President of an Empty Room

If good theatre is about the suspension of disbelief then President of an Empty Room inspires it in spades. Its portrayal of a semi-real contemporary Cuba is somewhere between a Latin American 1984 (just imagine Orwell’s nightmare vision set in a shabby sweatshop of a cigar factory somewhere in Havana) and a kind of folksy Trainspotting with the occasional flamenco dance set-piece thrown in.

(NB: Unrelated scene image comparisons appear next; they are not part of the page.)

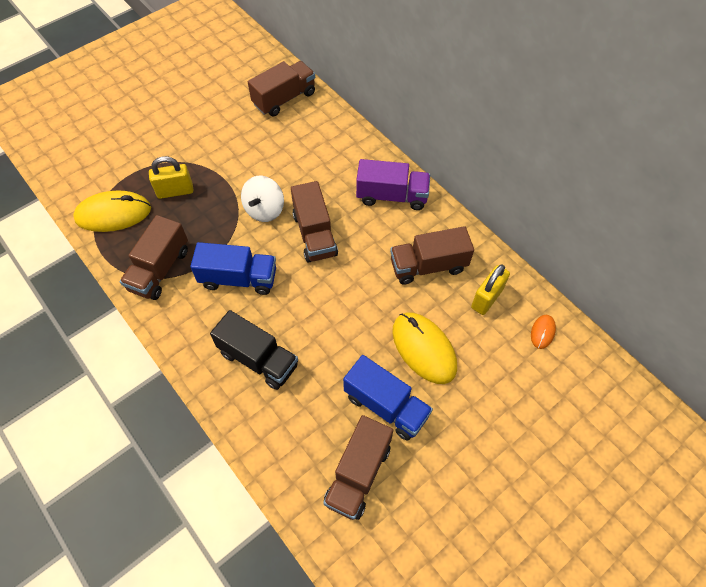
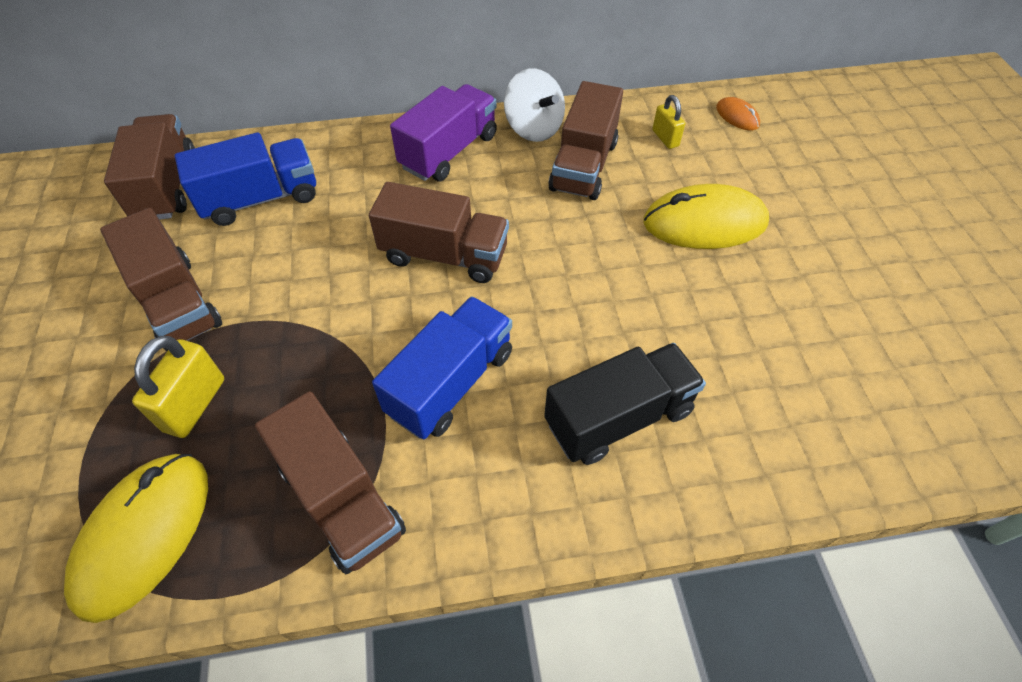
camera: 60 degrees left, 5 degrees down
white spinning top [241,176,284,222] -> white spinning top moved to [504,68,565,142]
brown truck [323,415,393,520] -> brown truck moved to [100,208,222,351]
blue truck [343,355,433,441] -> blue truck moved to [175,132,316,226]
yellow padlock [471,265,510,315] -> yellow padlock [652,95,685,149], size x0.62

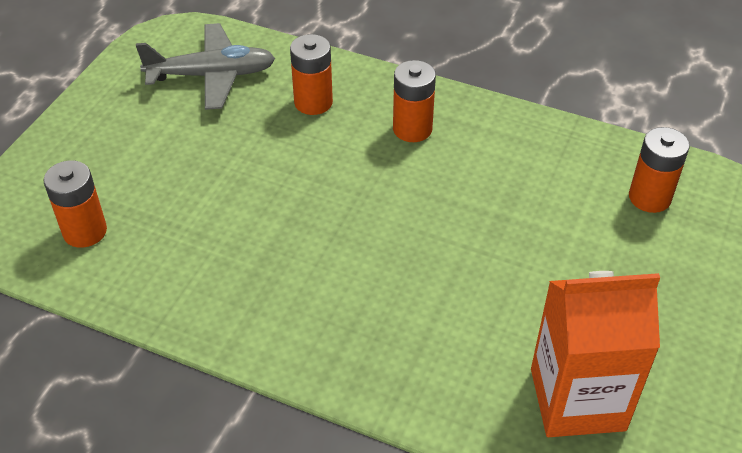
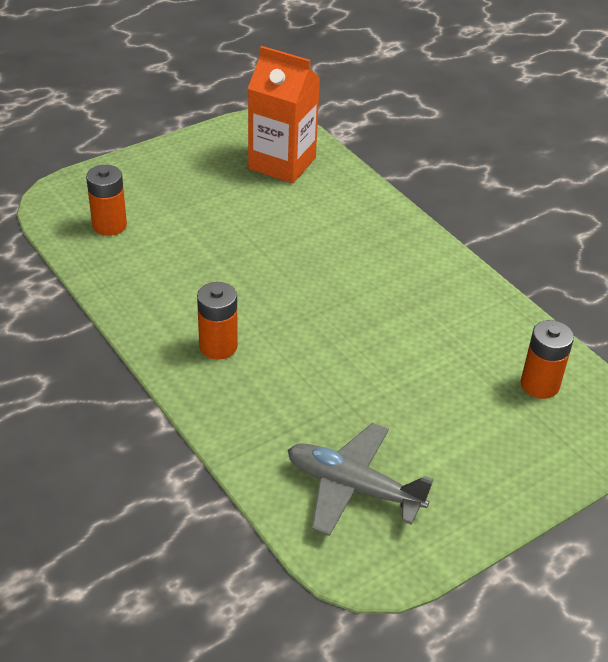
camera: 150 degrees left, 5 degrees down
orange battery [290,34,333,115] -> none

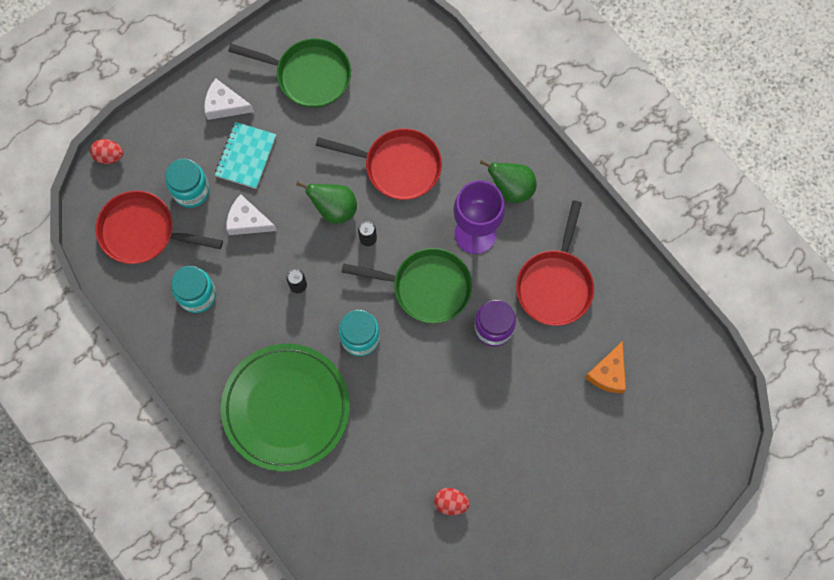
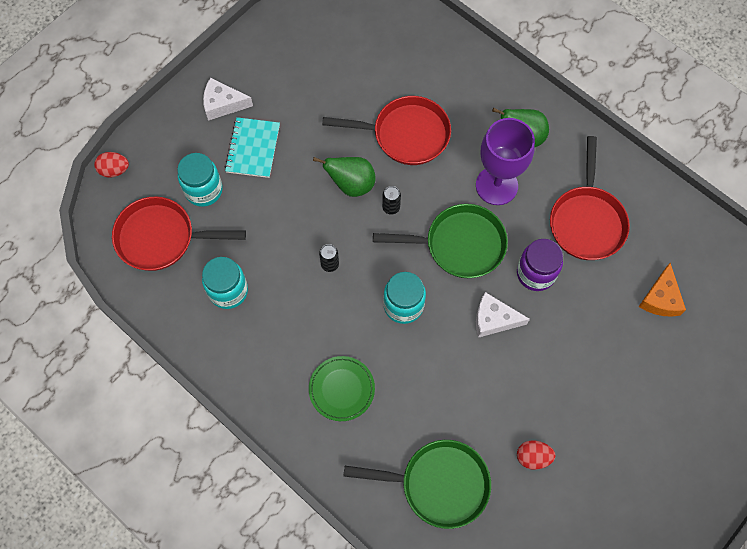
camera: 10 degrees left, 5 degrees down
green plate [221,344,350,471] -> green plate [309,356,375,421], size x0.49
white cheese [226,194,277,235] -> white cheese moved to [476,292,530,338]
green pan [228,38,351,108] -> green pan moved to [344,440,491,529]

The plot. A gifted young man descends into confusion and despair, fuelled by a heroin habit that renders him delusional after his supposed sweetheart takes off in a boat for Key West. Meanwhile, a framed picture of Castro – presumably President of the emptying room of Cuba – looks on as the workers – a crippled veteran of a ‘pointless war’, played by a wheelchair-bound Anthony O’Donnell, another old cynic played by a panama hat wearing Steven Moore (though, to be honest I preferred him as Kevin’s aka Harry Enfield’s dad); and the deliciously sassy backroom girls (Petra Letang and Inika Leigh Wright) – bicker more or less cheerfully over the rolling-room play list.

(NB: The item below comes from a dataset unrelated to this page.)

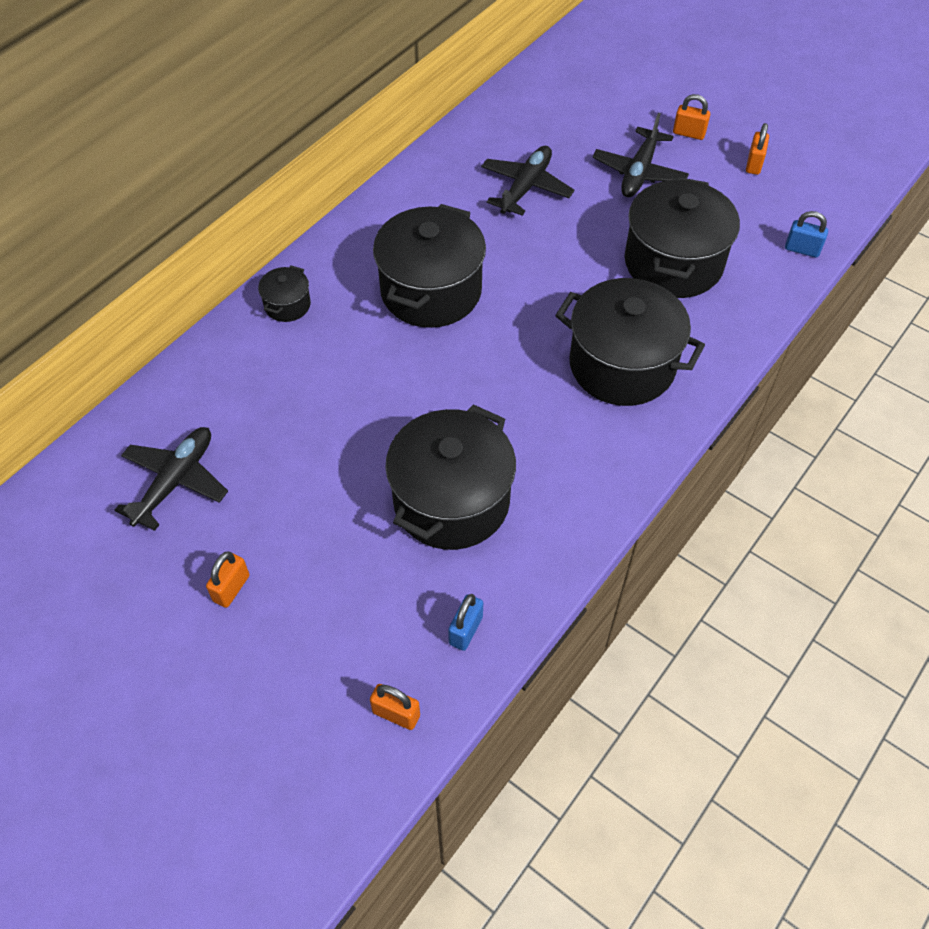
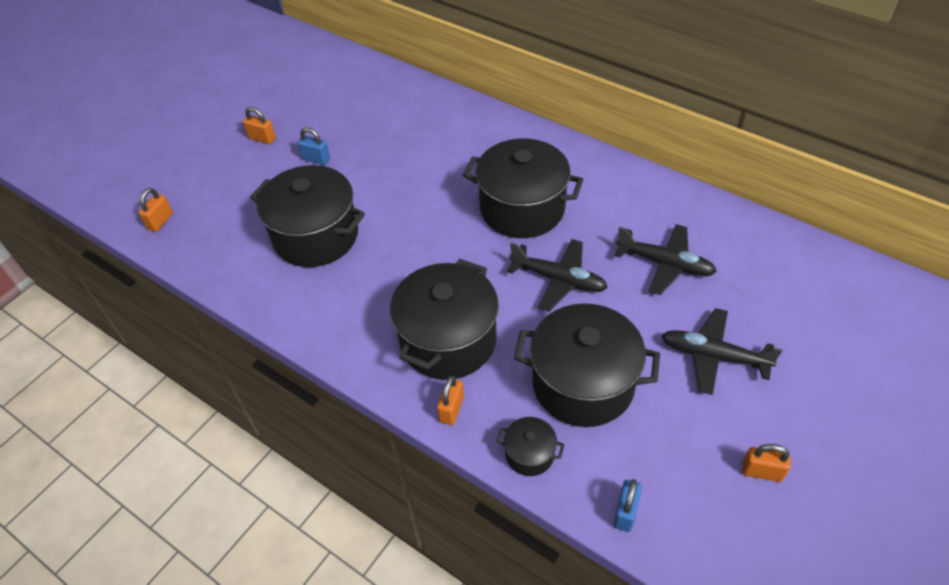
camera: 90 degrees right, 5 degrees down
black plane [114,427,228,531] -> black plane moved to [507,239,608,312]
black pot [258,266,311,322] -> black pot moved to [496,417,565,476]
blue padlock [448,594,483,651] -> blue padlock moved to [297,127,330,165]
orange padlock [673,94,710,140] -> orange padlock moved to [437,376,464,425]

The performance of Paul Hilton as Miguel the agitated junky and self-appointed President is cold-sweat-in-a-hot-room intense and highly compelling. Indeed, the musical interludes serve as sweet relief from his ravings as he oscillates between wishing his love all the best and damning her to the bottom of the ocean. Bunny Christie’s incredibly evocative set is filled with the combined haze of implied stifling heat (huge fan on wall) and – the very real – billowing cigar smoke issuing not least from the amply statured if quietly majestic Jim Carter as Don Jose. This proves the perfect backdrop for some accomplished ensemble performances, superbly directed by Howard Davies, and bringing Steven Knight’s wonderfully lyrical piece to life.

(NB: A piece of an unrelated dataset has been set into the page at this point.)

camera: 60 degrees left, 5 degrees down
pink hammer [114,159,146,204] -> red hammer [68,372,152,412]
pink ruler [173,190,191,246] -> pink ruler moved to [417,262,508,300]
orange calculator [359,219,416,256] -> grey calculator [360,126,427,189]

The uneasy tension generated by the failed promise of a distant revolution and the persistence of voodoo in the lives and imaginings of the characters is never far away. The influence of the latter is arguably a little over-indulged though, and the production perhaps goes a dream-sequence too far as the ghostly Alexandra appears and re-appears to playfully haunt Miguel to the swoonsome laments of the mysterious fiddler standing in the wings. Don’t ask. Other than that, this is a welcome detour from the vaguely-leftish ‘anti-war’ gesturing of recent offerings. Indeed, give or take the occasional reference to the inferior quality of the cigar leaf of Guantanamo Bay, there is little of the otherwise obligatory anti-Americanism discernible.

Like all good things, President of an Empty Room comes with a health warning attached – yes, it is (as the critics have rightly gushed) authentic, atmospheric and quite transfixing, but remember, poverty isn’t funky, shabby isn’t sensual and cigars are definitely bad for you.